(WHAT YOU WILL DO): Rewrite the text lines from all the entries below as a single numbered list, omitting any blank lines. Leave the pictures out of your answer.

(DATASET EXTRACT):
----

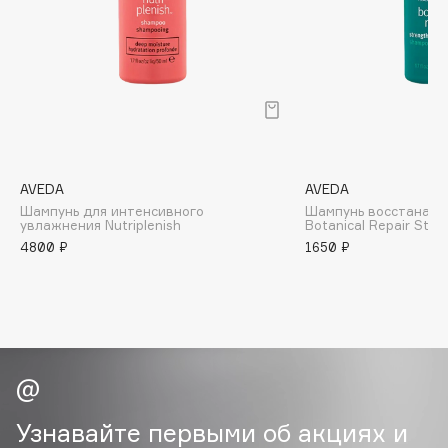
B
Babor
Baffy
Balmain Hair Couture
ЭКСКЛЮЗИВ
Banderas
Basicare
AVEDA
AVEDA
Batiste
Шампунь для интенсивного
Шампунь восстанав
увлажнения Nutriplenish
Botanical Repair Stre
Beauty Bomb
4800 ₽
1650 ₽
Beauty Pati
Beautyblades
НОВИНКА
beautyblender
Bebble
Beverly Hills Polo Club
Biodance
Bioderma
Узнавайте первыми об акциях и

----

(TASK SOLUTION):
1. B
2. Babor
3. Baffy
4. Balmain Hair Couture
5. ЭКСКЛЮЗИВ
6. Banderas
7. Basicare
8. AVEDA
9. AVEDA
10. Batiste
11. Шампунь для интенсивного
12. Шампунь восстанав
13. увлажнения Nutriplenish
14. Botanical Repair Stre
15. Beauty Bomb
16. 4800 ₽
17. 1650 ₽
18. Beauty Pati
19. Beautyblades
20. НОВИНКА
21. beautyblender
22. Bebble
23. Beverly Hills Polo Club
24. Biodance
25. Bioderma
26. Узнавайте первыми об акциях и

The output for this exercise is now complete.